ソフィーの気持ちは予想以上に冷静だった。この答えに対する心の準備は、もう一日以上前からしていたからだ。しかし、愛する人を失ったことで感情が崩壊することはなかったが、思う存分泣くことだけは避けられなかった。
ソフィーは自分の部屋に戻り、大佐の軍用外套を抱きしめて、ベッドの上で泣いた。どうしてこんなふうに恋が終わってしまったのか、悔しくてならなかった。しかし、大佐を恨むことはなかった。むしろ、大佐が自分の命を救ってくれたこと、そしてこの数ヶ月間、一人の女として幸せを感じさせてくれたことに感謝していた。
(餡ちゃん、一度だけでも、私をこんなに愛してくれてありがとう。あなたの奥さんがとても羨ましい。
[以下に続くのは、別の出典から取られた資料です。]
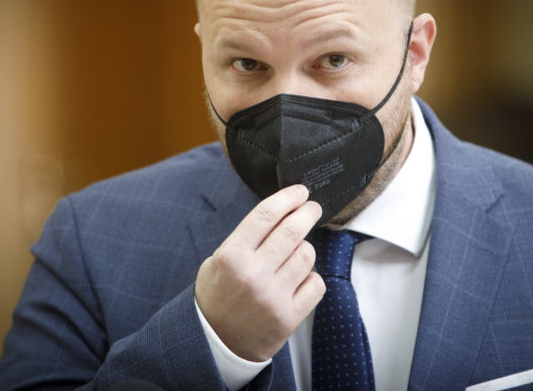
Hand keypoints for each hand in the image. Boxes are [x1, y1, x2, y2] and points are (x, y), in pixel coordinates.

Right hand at [194, 184, 324, 361]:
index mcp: (232, 255)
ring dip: (304, 249)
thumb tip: (279, 213)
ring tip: (294, 254)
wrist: (216, 342)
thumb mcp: (216, 261)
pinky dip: (311, 278)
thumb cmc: (218, 295)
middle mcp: (253, 274)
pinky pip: (316, 283)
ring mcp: (273, 296)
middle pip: (292, 230)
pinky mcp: (289, 316)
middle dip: (307, 212)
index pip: (266, 214)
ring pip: (307, 255)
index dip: (288, 197)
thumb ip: (245, 238)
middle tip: (312, 208)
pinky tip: (298, 280)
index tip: (300, 192)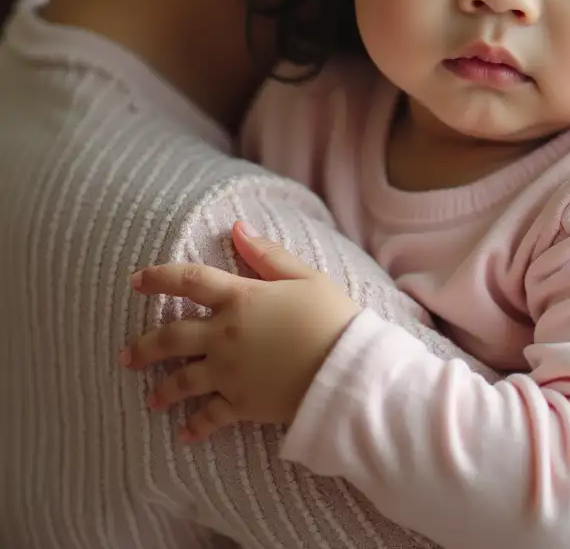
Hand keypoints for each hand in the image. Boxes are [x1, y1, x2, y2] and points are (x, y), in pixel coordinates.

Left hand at [120, 221, 361, 441]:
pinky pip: (209, 417)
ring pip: (181, 382)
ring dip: (162, 390)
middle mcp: (225, 336)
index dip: (159, 278)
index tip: (136, 281)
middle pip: (171, 338)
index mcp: (241, 299)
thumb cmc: (332, 316)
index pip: (189, 281)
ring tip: (151, 399)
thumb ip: (267, 254)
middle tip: (127, 355)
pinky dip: (196, 427)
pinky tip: (185, 435)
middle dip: (144, 347)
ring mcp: (229, 373)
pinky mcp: (241, 404)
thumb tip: (237, 228)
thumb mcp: (305, 276)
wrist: (346, 368)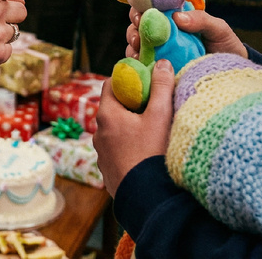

でも、どうか、いつまでもお幸せに)
コンコンコン! お婆ちゃんは、ソフィーがいつも通り家事を手伝っていないことに気づき、体調でも悪いのかと心配になって、ドアをノックして様子を見に来た。ソフィーがドアを開けると、お婆ちゃんは彼女の涙の跡に気づいた。何が起こったか察しはついたが、多くは語らず、ただ体に気をつけてゆっくり休むように言った。お婆ちゃんは、こういうことは大佐自身がソフィーに直接説明すべきことで、部外者が干渉すべきではないと考えていた。
昼過ぎ、大佐はまた部下にエビや魚介類をソフィーのもとへ届けさせた。ソフィーはいつものようにエビを調理したが、大佐のために殻を剥くことはしなかった。やりたくないからではなく、もう自分にはその資格がないと感じていたからだ。
夕方、ソフィーは大佐と顔を合わせるのが気まずく、また自分が感情的に暴走してしまうのも怖かったので、適当に何か食べてから「体調が悪い」と言って、自分の部屋に戻って休んだ。
コンコンコン。誰かがソフィーの部屋のドアをノックした。またお婆ちゃんかと思って、ソフィーはすぐにドアを開けた。しかし、そこに立っていたのは大佐だった。彼の手には、殻を剥いたエビと野菜が盛られた皿があり、皿の横にはパンが一つ置いてあった。
「体調が悪くてあんまり食べられないみたいだから、エビの殻を剥いておいたんだ。部屋でゆっくり食べなよ」大佐が言った。
大佐が優しければ優しいほど、ソフィーはつらくなった。彼女は恋愛や結婚を尊重していた。大佐の優しさと思いやりは、本来なら彼の妻とベルちゃんだけに向けられるべきだと感じていた。だから彼女は大佐の言葉を無視して、ドアを閉めた。
大佐はすぐにそれを止めた。彼はソフィーを責める気持ちはまったくなく、ただ生理のせいで体調が優れないだけなのだろうと思っていた。そこで、彼は皿の上のパンを取り上げて、ソフィーに言った。「一口かじってくれないか? 君がかじったパンじゃないと食べたくないんだ」
(彼は最初から、間接キスのことを知っていたんだ……!)
本来ならとてもロマンチックなこのやりとりも、今のソフィーにとってはただの苦痛でしかなかった。彼女は涙をこらえて、ドアを閉めた。扉の向こうで大佐がどんな反応をしているのか、もうどうでもいいと思っていた。